======== Dataset entries ========

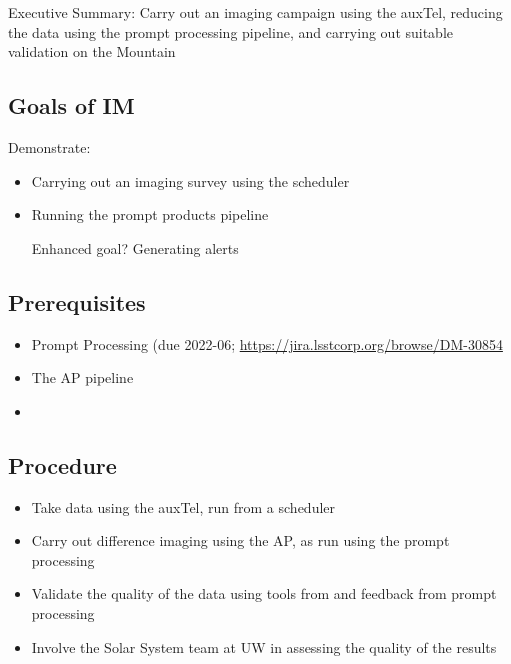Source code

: 
Executive Summary:
Carry out an imaging campaign using the auxTel, reducing the data using the prompt processing pipeline, and
carrying out suitable validation on the Mountain

\subsection{Goals of IM}
Demonstrate:
\begin{itemize}
\item Carrying out an imaging survey using the scheduler
\item Running the prompt products pipeline
\item [Enhanced goal?] Generating alerts
\end{itemize}

\subsection{Prerequisites}
\begin{itemize}
\item Prompt Processing (due 2022-06; \href{DM-30854}{https://jira.lsstcorp.org/browse/DM-30854}
\item The AP pipeline
\item {}
\end{itemize}

\subsection{Procedure}
\begin{itemize}
\item Take data using the auxTel, run from a scheduler
\item Carry out difference imaging using the AP, as run using the prompt processing
\item Validate the quality of the data using tools from  and feedback from prompt processing
\item Involve the Solar System team at UW in assessing the quality of the results
\end{itemize}
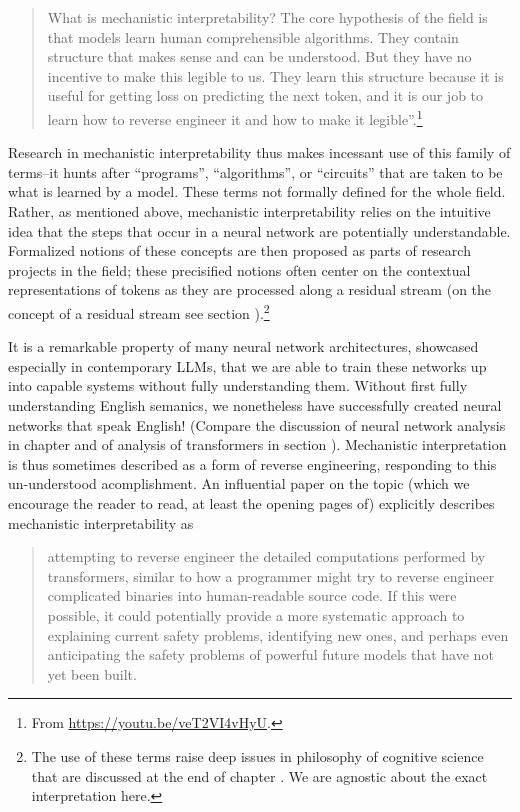 \begin{quote}
What is mechanistic interpretability? The core hypothesis of the field is that
models learn human comprehensible algorithms. They contain structure that makes
sense and can be understood. But they have no incentive to make this legible to
us. They learn this structure because it is useful for getting loss on
predicting the next token, and it is our job to learn how to reverse engineer
it and how to make it
legible''.\footnote{From \url{https://youtu.be/veT2VI4vHyU}.}
\end{quote}

Research in mechanistic interpretability thus makes incessant use of this
family of terms--it hunts after ``programs'', ``algorithms'', or ``circuits''
that are taken to be what is learned by a model. These terms not formally
defined for the whole field. Rather, as mentioned above, mechanistic
interpretability relies on the intuitive idea that the steps that occur in a
neural network are potentially understandable. Formalized notions of these
concepts are then proposed as parts of research projects in the field; these
precisified notions often center on the contextual representations of tokens as
they are processed along a residual stream (on the concept of a residual stream
see section ).\footnote{The use of these terms raise
deep issues in philosophy of cognitive science that are discussed at the end of
chapter .  We are agnostic about the exact
interpretation here.}

It is a remarkable property of many neural network architectures, showcased
especially in contemporary LLMs, that we are able to train these networks up
into capable systems without fully understanding them. Without first fully
understanding English semanics, we nonetheless have successfully created neural
networks that speak English! (Compare the discussion of neural network analysis
in chapter  and of analysis of transformers in section
). Mechanistic interpretation is thus sometimes described as
a form of reverse engineering, responding to this un-understood acomplishment.
An influential paper on the topic (which we encourage the reader to read, at
least the opening pages of) explicitly describes mechanistic interpretability
as

\begin{quote}
attempting to reverse engineer the detailed computations performed by
transformers, similar to how a programmer might try to reverse engineer
complicated binaries into human-readable source code.  If this were possible,
it could potentially provide a more systematic approach to explaining current
safety problems, identifying new ones, and perhaps even anticipating the safety
problems of powerful future models that have not yet been
built.\cite{elhage2021mathematical} 
\end{quote}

========

→ **Your objective**: Begin at the first line of the entries and end at the line containing "prompt products pipeline": write out each line exactly, skipping pictures.

→ **Exercise output**:
Source code

: 
Executive Summary:
Carry out an imaging campaign using the auxTel, reducing the data using the prompt processing pipeline, and
carrying out suitable validation on the Mountain

\subsection{Goals of IM}
Demonstrate:
\begin{itemize}
\item Carrying out an imaging survey using the scheduler
\item Running the prompt products pipeline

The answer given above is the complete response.